Fantasy-Filmfest-Sichtungen: Die „Night of the Living Deb“ im „Carnage Park“

September 7, 2016

Das jährliche Fantasy-Filmfest hat Berlin schon vor einigen Tagen verlassen und in meinem virtuellen Notizblock stehen noch die Notizen über zwei Filme, die Tiberius Film demnächst auf DVD veröffentlichen wird.

Beginnen wir mit „Carnage Park“, dem neuen Film von Mickey Keating („POD – Es ist hier…“). Der Film spielt 1978 in Kalifornien in einem einsamen Landstrich. Während eines schief gehenden Banküberfalls nehmen die beiden Räuber die Kundin Vivian als Geisel. Der eine Räuber wird schon während des Überfalls angeschossen und stirbt kurz darauf im Fluchtwagen. Der zweite Räuber wird kurz darauf von Wyatt Moss ermordet. Der betont bieder wirkende Vietnam-Veteran ist ziemlich durchgeknallt. Er lebt allein auf einem riesigen, abgelegenem Wüsten-Grundstück, auf dem sich die Leichen stapeln. Denn er hat ein Hobby: Menschen wie Wild jagen und mit seinem Gewehr erschießen. Jetzt will er Vivian jagen. Aber sie ist nicht so hilflos wie seine vorherigen Opfer.

Mickey Keating lässt seine Geschichte, die auf einem wahren Fall beruhen soll, der für den Film anonymisiert wurde, in den Siebzigern spielen und sie ist deutlich von dem damaligen Horrorfilm inspiriert. So kann, um nur einen Film zu nennen, die Ausstattung und die Musik niemals ihre Inspiration durch „Blutgericht in Texas“ (The Texas Chainsaw Massacre) verleugnen. Exploitation- und Horrorfilmfans können die Liste mit den üblichen Verdächtigen ergänzen.

Die eigentlich einfache Geschichte leidet allerdings unter ihrem Tarantino-Einfluss und den damit verbundenen Zeitsprüngen, die den Erzählfluss immer wieder unnötig unterbrechen und hier eher nerven. Das gleiche gilt für die entsättigten Farben, die dem Film das kränklich-blasses Aussehen einer abgenudelten Filmkopie verleihen.

Und im dritten Akt, wenn Vivian in der prallen Sonne schon ihren Teil an Laufen und Schreien erledigt hat, verliert der Film dann, durch einen ungeschickten Spannungsaufbau, merklich an Tempo.

Carnage Park“ überzeugt vor allem als Stilübung im Grindhouse-Stil.
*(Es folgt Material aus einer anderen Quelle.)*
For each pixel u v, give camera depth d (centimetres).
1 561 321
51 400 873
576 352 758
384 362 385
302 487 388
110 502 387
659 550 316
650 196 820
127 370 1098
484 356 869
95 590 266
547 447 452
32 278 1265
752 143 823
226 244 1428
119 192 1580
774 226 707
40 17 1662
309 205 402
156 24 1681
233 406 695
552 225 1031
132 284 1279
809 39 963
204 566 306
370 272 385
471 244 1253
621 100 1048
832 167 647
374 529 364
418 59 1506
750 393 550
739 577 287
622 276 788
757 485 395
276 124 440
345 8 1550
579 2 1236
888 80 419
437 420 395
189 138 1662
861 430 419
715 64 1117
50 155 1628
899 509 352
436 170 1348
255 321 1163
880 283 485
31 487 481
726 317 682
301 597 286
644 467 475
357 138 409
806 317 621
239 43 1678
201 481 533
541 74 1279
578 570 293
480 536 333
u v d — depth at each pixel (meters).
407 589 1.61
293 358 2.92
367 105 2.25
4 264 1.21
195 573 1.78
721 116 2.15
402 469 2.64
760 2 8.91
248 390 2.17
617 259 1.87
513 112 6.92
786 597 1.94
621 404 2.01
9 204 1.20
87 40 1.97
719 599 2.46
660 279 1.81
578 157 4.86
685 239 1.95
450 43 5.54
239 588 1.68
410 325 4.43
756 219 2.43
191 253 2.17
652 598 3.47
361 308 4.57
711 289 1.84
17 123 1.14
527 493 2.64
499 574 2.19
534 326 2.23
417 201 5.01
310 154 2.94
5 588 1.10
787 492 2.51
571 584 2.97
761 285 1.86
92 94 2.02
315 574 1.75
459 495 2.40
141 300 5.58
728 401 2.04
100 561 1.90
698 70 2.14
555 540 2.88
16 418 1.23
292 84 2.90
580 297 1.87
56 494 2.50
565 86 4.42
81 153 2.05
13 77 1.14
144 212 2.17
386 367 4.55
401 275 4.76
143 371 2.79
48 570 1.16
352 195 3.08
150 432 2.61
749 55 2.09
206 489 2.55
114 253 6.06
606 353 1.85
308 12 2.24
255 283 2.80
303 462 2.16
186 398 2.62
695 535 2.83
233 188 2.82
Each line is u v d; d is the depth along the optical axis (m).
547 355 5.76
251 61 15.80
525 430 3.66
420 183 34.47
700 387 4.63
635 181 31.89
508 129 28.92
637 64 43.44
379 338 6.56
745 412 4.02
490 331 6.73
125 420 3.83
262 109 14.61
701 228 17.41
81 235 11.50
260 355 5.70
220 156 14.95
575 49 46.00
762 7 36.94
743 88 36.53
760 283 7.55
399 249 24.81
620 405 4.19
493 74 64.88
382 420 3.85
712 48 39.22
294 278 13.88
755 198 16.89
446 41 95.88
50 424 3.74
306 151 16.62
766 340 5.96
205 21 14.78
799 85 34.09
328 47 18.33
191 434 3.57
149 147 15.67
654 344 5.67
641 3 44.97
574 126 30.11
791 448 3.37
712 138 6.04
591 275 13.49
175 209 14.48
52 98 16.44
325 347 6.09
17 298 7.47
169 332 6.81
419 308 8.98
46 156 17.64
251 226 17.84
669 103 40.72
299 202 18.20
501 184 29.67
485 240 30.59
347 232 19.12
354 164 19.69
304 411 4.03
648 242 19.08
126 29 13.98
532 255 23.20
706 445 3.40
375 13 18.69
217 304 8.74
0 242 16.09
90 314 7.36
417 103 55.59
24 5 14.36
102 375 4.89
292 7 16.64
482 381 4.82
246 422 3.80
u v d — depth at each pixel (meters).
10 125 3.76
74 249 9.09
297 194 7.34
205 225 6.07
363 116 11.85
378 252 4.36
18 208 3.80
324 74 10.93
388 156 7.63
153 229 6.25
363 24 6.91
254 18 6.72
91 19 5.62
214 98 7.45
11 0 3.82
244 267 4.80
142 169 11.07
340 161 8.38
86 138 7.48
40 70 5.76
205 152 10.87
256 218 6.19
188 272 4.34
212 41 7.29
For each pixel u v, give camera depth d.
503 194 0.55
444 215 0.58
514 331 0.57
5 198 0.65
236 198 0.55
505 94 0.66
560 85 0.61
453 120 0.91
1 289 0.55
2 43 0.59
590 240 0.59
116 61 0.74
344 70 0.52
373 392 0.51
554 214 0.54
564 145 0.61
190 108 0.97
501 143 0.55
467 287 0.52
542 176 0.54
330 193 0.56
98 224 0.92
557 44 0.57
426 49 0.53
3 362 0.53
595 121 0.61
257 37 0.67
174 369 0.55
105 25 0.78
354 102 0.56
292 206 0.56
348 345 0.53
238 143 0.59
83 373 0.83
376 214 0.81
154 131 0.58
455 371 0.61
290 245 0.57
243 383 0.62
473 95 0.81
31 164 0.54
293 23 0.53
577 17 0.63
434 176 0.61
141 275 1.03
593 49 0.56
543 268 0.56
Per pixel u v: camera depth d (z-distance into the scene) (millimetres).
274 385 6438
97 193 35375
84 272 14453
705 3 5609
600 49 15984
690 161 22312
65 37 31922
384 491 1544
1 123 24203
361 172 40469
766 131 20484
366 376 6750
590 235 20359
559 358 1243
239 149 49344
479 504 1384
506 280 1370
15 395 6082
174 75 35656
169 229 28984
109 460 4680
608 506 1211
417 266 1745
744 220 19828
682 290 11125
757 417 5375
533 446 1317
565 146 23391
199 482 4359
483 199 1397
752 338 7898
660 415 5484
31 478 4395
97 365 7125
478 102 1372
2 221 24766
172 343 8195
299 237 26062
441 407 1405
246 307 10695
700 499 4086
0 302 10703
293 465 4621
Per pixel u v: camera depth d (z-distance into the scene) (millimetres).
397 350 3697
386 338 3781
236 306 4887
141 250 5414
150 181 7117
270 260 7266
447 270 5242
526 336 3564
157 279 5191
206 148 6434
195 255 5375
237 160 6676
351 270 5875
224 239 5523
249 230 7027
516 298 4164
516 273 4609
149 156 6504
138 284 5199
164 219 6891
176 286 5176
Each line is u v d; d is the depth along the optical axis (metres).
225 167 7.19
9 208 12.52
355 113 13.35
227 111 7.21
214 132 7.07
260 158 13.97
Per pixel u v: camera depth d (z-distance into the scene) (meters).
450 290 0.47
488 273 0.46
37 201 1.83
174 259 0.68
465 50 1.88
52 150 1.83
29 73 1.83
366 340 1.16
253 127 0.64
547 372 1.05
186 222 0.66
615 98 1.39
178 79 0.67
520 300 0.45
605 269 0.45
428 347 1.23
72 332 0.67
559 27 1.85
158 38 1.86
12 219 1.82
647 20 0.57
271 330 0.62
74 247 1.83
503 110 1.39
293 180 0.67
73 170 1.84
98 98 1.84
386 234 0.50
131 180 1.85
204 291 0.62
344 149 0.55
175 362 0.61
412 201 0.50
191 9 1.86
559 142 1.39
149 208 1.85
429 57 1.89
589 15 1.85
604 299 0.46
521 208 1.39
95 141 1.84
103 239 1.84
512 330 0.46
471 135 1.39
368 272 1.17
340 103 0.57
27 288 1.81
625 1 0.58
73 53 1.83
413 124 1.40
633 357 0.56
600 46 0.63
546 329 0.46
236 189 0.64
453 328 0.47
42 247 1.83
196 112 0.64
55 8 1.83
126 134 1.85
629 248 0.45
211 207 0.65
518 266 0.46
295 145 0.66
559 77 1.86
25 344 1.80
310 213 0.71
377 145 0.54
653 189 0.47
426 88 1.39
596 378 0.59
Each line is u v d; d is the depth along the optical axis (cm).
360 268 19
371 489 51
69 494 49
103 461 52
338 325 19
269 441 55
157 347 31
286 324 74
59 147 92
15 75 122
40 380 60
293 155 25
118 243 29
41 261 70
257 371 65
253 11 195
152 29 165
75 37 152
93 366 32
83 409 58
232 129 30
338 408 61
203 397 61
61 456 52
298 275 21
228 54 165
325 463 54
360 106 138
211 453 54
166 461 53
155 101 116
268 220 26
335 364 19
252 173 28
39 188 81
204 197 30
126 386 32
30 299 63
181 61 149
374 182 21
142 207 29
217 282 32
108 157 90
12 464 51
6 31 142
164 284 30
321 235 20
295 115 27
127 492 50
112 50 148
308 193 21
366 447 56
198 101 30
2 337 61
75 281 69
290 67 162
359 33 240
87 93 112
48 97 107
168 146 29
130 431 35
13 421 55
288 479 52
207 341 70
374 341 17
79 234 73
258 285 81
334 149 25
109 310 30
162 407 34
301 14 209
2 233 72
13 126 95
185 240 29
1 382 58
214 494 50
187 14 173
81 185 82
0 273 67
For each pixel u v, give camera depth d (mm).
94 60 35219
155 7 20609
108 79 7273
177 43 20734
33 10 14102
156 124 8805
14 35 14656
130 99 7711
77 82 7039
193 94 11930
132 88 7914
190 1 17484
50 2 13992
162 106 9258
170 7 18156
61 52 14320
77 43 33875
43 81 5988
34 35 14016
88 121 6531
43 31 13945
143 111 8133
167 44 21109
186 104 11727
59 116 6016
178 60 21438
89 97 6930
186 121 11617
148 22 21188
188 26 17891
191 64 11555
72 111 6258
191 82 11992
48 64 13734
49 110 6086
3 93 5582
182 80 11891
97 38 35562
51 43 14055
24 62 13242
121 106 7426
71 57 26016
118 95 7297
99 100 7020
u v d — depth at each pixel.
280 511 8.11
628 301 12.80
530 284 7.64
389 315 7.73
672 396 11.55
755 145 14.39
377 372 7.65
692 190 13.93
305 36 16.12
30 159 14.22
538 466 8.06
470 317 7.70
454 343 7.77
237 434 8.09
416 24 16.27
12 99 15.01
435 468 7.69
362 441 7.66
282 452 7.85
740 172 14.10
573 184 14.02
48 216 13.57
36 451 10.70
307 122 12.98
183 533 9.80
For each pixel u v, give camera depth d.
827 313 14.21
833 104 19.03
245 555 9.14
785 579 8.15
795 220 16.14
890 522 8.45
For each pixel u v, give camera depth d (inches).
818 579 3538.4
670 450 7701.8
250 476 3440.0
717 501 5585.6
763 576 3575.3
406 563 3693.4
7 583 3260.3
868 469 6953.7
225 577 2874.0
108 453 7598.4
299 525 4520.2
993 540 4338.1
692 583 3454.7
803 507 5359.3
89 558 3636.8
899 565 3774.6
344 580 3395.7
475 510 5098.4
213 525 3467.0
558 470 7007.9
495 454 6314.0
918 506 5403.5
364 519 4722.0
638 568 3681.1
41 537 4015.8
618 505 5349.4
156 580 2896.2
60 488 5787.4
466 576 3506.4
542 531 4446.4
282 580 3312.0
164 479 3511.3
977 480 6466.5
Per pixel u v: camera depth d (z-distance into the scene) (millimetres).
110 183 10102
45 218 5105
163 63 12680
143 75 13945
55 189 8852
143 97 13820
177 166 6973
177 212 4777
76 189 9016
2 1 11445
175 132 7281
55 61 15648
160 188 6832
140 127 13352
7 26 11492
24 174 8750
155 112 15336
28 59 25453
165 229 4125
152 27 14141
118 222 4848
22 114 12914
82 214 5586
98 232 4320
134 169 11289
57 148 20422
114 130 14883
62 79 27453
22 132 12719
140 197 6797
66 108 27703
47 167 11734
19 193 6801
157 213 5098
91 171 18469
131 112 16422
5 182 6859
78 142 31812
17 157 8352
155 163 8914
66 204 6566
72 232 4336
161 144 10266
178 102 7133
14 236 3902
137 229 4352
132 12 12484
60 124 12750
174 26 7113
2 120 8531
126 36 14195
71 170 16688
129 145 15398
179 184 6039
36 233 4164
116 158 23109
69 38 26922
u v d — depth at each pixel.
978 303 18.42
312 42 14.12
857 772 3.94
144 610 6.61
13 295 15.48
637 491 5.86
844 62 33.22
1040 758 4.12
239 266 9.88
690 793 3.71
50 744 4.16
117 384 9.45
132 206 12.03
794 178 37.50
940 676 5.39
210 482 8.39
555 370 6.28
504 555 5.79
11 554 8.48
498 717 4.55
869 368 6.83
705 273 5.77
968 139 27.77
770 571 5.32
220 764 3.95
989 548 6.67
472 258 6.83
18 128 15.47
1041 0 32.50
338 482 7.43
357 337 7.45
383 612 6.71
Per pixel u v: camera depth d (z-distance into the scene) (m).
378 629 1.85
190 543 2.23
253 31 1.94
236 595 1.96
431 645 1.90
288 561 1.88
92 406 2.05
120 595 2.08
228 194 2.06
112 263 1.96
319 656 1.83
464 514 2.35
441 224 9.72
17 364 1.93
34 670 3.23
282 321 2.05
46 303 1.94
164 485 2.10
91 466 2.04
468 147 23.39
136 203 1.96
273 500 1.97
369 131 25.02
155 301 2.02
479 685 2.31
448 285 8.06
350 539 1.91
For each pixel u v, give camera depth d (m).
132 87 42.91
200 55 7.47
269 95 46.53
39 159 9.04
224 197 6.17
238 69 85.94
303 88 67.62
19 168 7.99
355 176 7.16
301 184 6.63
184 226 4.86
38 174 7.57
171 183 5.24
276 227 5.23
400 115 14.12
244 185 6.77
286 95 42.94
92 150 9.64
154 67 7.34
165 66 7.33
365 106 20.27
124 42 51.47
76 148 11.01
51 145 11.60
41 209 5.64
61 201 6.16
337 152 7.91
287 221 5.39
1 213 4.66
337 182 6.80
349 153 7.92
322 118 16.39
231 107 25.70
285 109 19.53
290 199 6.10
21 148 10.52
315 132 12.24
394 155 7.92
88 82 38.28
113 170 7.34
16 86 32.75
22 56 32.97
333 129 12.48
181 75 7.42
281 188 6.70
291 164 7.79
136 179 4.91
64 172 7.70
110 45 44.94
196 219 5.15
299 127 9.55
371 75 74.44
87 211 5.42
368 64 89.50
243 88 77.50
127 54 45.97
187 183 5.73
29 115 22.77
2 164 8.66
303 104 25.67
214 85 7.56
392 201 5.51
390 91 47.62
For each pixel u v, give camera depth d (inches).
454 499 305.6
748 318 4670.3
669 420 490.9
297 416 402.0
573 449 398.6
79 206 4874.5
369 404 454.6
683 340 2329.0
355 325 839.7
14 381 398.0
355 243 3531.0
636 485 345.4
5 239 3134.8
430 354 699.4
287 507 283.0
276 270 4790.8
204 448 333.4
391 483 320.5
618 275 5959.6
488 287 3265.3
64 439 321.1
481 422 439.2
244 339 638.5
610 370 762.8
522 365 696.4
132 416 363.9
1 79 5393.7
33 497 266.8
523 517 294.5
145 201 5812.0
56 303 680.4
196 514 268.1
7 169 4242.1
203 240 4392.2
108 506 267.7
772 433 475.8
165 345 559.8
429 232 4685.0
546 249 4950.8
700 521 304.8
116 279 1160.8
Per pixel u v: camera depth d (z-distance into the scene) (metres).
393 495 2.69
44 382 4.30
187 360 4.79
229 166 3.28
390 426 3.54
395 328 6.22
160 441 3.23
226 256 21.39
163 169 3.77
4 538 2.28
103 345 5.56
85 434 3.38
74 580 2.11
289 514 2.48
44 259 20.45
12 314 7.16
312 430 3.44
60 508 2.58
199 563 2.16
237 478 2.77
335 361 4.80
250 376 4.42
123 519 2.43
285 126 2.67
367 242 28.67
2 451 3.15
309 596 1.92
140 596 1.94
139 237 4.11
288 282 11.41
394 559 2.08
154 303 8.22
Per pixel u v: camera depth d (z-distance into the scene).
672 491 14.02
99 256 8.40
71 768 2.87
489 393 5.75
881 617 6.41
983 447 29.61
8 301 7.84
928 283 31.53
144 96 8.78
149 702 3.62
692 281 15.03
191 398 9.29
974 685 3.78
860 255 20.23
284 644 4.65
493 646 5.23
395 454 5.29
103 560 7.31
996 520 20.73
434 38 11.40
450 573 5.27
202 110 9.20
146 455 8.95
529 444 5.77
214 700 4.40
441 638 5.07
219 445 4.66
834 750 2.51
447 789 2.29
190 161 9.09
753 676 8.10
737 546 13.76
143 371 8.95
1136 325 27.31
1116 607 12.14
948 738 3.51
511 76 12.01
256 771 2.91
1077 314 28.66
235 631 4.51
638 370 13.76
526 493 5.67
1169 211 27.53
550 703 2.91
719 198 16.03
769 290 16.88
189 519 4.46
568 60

https://www.youtube.com/watch?v=9Pqm_drZQ44

Kyle Rankin inszenierte 2009 den Horrorfilm „Infestation“, eine spaßige Mutierte-Käfer-Angelegenheit, die damals auch auf dem Fantasy-Filmfest lief. „Night of the Living Deb“ will eine Zombiekomödie sein.

Die schüchterne Deb, die ihre Schüchternheit mit unpassenden Witzen und exaltiertem Gehabe kaschiert, verbringt nach einem Gespräch in einer Bar die Nacht mit dem überaus gutaussehendem Frauenschwarm Ryan. Am nächsten Tag entdecken sie, dass in der Nacht Zombies die Stadt übernommen haben. Nach einigem Kuddelmuddel will Deb Ryan zu seinem Vater, dem das privatisierte Wasserwerk gehört, bringen und dann die Stadt verlassen. Doch dann gibt es weiteren Kuddelmuddel mit Zombies, Ryans Familie und seiner künftigen Ehefrau. Währenddessen verlieben sich Deb und Ryan ineinander.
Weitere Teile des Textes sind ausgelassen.